== REQUEST ==
Count the lines in the rows below that contain the word "series". Reply with the number only.

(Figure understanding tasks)
┌────────

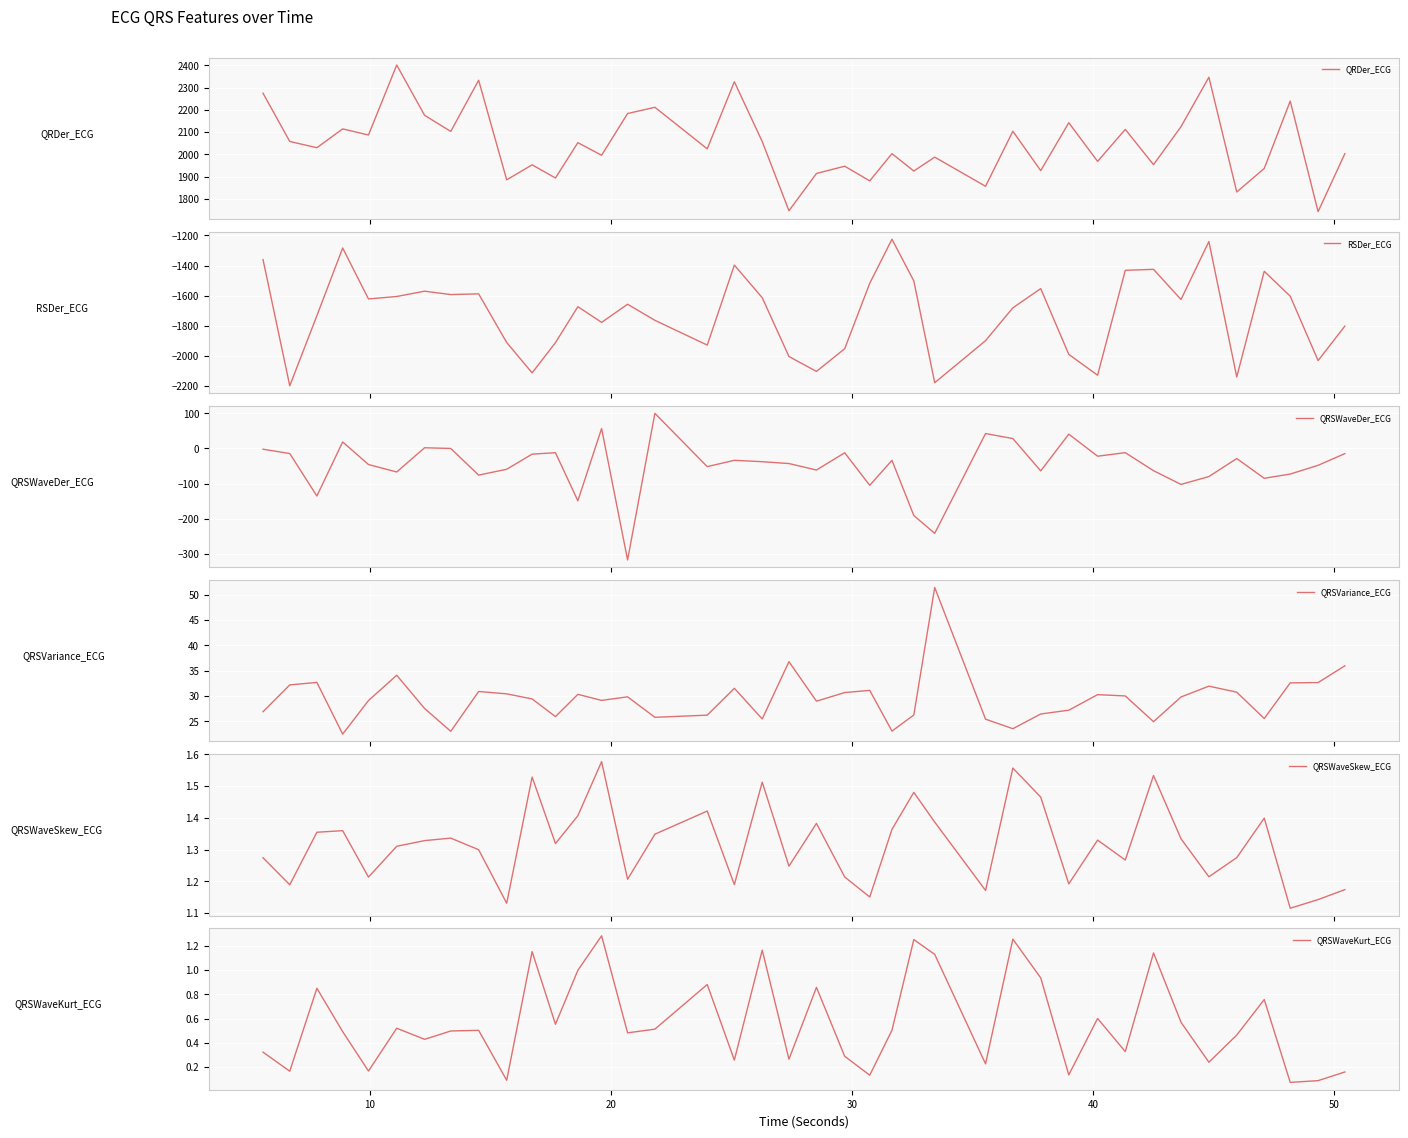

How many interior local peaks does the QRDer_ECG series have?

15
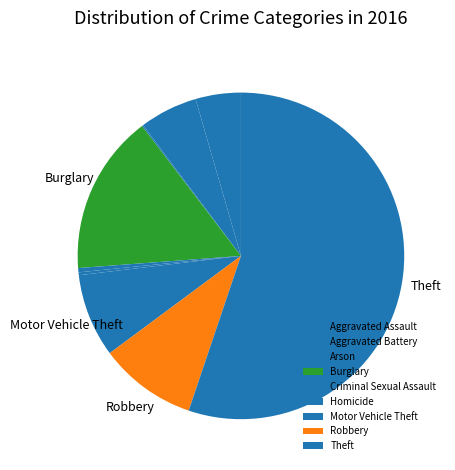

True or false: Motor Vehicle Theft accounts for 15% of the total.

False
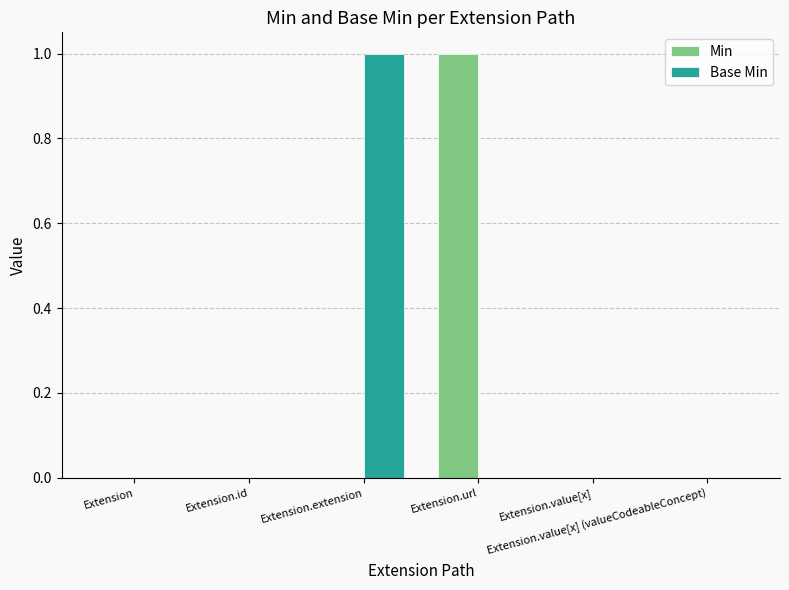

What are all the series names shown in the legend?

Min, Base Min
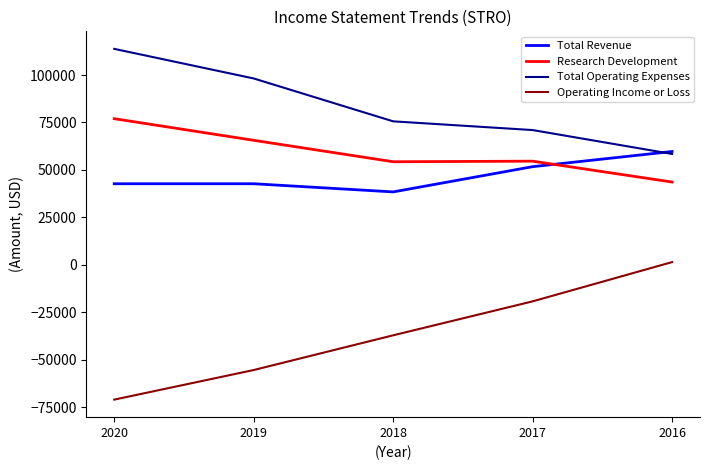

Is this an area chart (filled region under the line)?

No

└────────

== YOUR RESPONSE ==
2